This time of year, when I am visiting schools, I am less focused on what I write for kids than what they are writing. This week, during a wonderful visit to my home state of S.C., I visited with young authors who were making great strides in crafting interesting nonfiction. I'd like to pass along what I shared with them in a Writer's Group Session for grades 3 and 4.
One common assignment is for students to write about someone they admire. They often choose someone they know well: a parent, a friend, or a teacher, for instance. The first drafts of these pieces typically sound like lists. I like my friend because she is sweet. She is nice to me. She is good at sports. She shares with me. She cheers me up when I am sad.

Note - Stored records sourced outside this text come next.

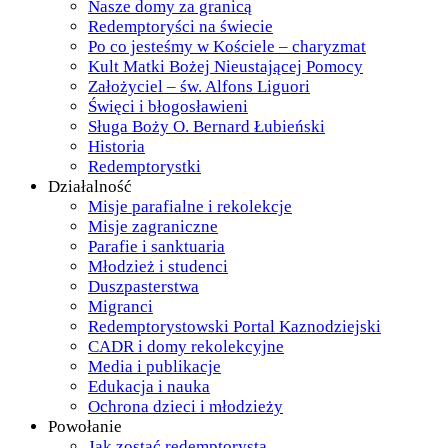
Nasze domy za granicą
Redemptoryści na świecie
Po co jesteśmy w Kościele – charyzmat
Kult Matki Bożej Nieustającej Pomocy
Założyciel – św. Alfons Liguori
Święci i błogosławieni
Sługa Boży O. Bernard Łubieński
Historia
Redemptorystki
Działalność
Misje parafialne i rekolekcje
Misje zagraniczne
Parafie i sanktuaria
Młodzież i studenci
Duszpasterstwa
Migranci
Redemptorystowski Portal Kaznodziejski
CADR i domy rekolekcyjne
Media i publikacje
Edukacja i nauka
Ochrona dzieci i młodzieży
Powołanie
Jak zostać redemptorystą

Certainly, a list is a good way to start. But what really fires up these kinds of essays is scenes. For the second draft, I encourage the students to be specific. Choose a characteristic of the admired person and find an instance when this characteristic was expressed. The reader needs to experience what it is like to have this person in his/her life. We need to hear the details. Several short incidents can make a strong piece. These telling details and incidents show us both the character of the admired and the admirer. They loosen up the writing and add character to the piece.
When my mother showed me the letter, she . . .
When I was sad about my cat dying, my friend sat with me and . . .
Of course, an admired person may be a public figure, not a friend or family member. Scenes still apply. Digging for incidents just takes a bit more work.
When he was 14, he . . .
When she was turned down for school, she . . .
When she lost the election, she . . .
That's it. Make a scene. These moments of narrative within expository pieces make nonfiction interesting. I've seen the change they can make in a student's writing.
P.S. My new book is out. I feel like being a bit loud about it. If you read the book, you will see why. (Hint: honk, honk, hisssssssss!) This is not a shy, retiring book. It is:
Honk, Honk, Goose: Canada Geese Start a Family. Illustrated by Huy Vuon Lee and released by Henry Holt.
My thanks to the students of Lexington, S.C. and Gilbert, S.C. This week they gave me the pleasure of hearing it read and performed for the first time. I divided the audience into groups. Some had "honk." Some had "hee-honk." In unison, we hissed. I conducted the group and it was laugh out loud hilarious. Okay, so we were making a scene!